LTI Procedures for Coding Ligatures in Unicode

Jan. 6, 2011

Proper encoding of ligature symbols in Unicode is a recurring issue. Of course LTI's practice is to follow the standard, MARC-21 Specifications for Record Structure, Character Sets, and Exchange Media (Dec. 2007).

According to the standard, there are two special cases of diacritic encoding that require special treatment in the conversion of MARC-8 character encoding to Unicode. Both cases relate to combining diacritics that span two characters: (1) the ligature; and, (2) the double tilde.

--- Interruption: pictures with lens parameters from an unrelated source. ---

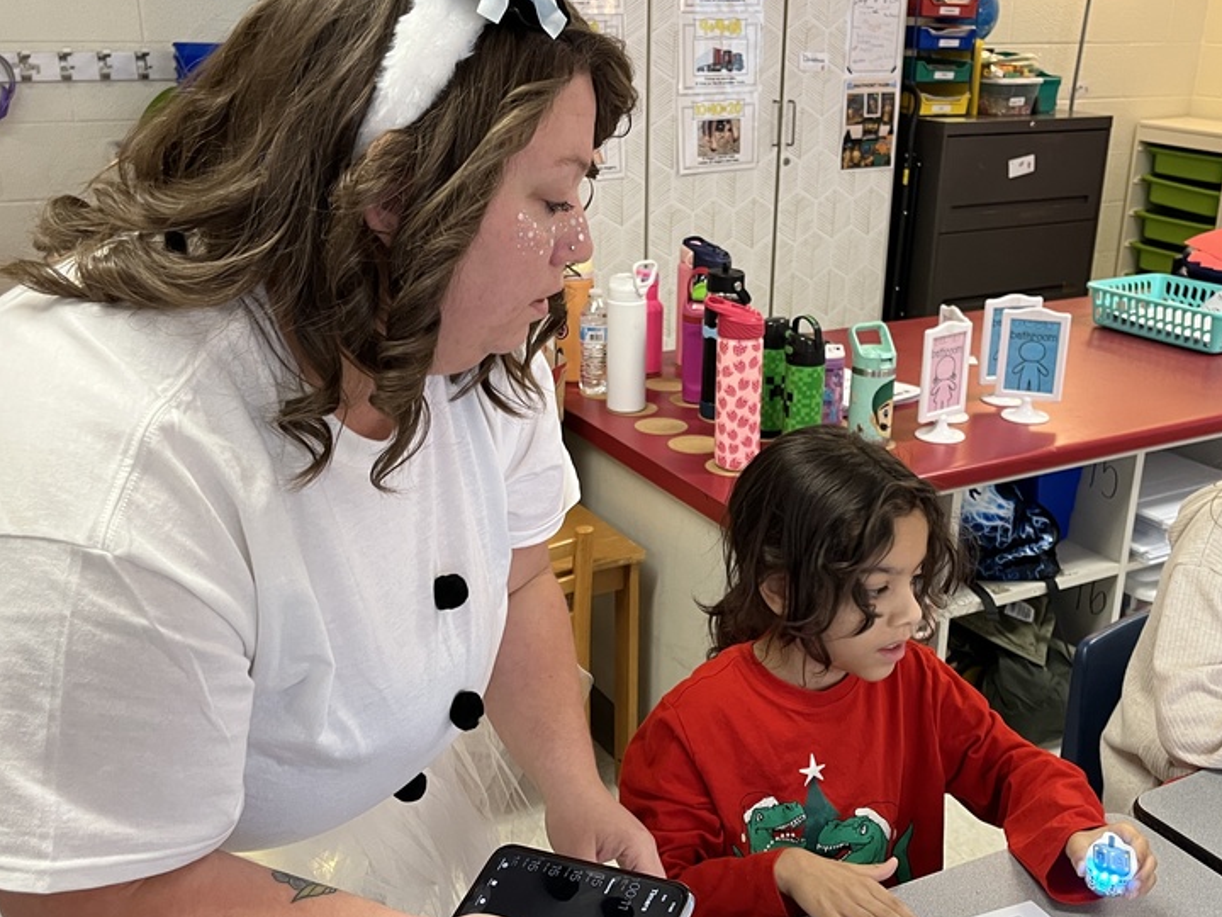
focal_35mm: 37
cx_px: 689
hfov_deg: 50.0
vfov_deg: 38.6
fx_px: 1306
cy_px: 521
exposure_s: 1/60
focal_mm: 5.1
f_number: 1.6
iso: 160
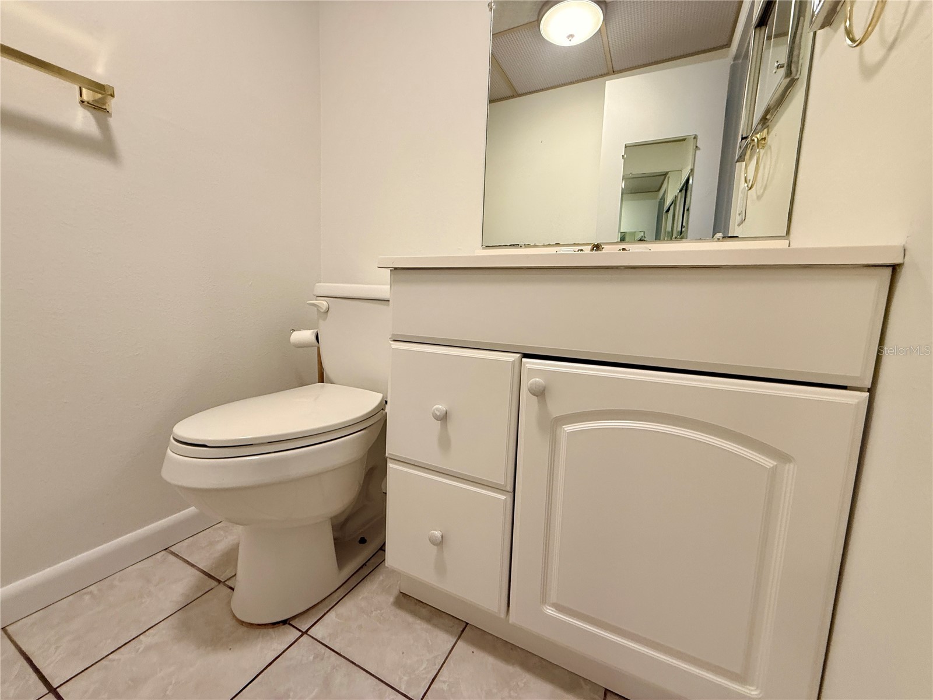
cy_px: 350
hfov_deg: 102.1
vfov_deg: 85.7
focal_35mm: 14
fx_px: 377
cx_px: 466
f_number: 2.2
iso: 125
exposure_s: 1/120
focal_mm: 2.22
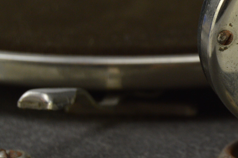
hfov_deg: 8.9
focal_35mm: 228
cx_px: 323
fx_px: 1509
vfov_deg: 6.0
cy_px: 28
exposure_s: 1/125
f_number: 5.6
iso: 400
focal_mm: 55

The problem is the apparent discrepancy between LC's standard and what in fact it actually does. For both of the above diacritics the standard calls for placing a single character representing the entire diacritic (rather than 2 halves) between the letters modified. Note 1 of the standard addresses the ligature:

"The Ligature that spans two characters is constructed of two halves in MARC-8: EB (Ligature, first half) and EC (Ligature, second half). The preferred Unicode/UTF-8 mapping is to the single character Ligature that spans two characters, U+0361. The single character Ligature is encoded between the two characters to be spanned. The two half Ligatures in Unicode, to which the Ligature has been mapped since 1996, are indicted in the mapping as alternatives, but their use is not recommended. It is expected that font support for the single character Ligature mark will be more easily obtained than for the two halves." (LTI emphasis)

Because LTI follows the standard, the ligature is coded using the single character ligature between the two spanned characters. It appears that LC and Voyager have not yet implemented the use of the single character ligature mark.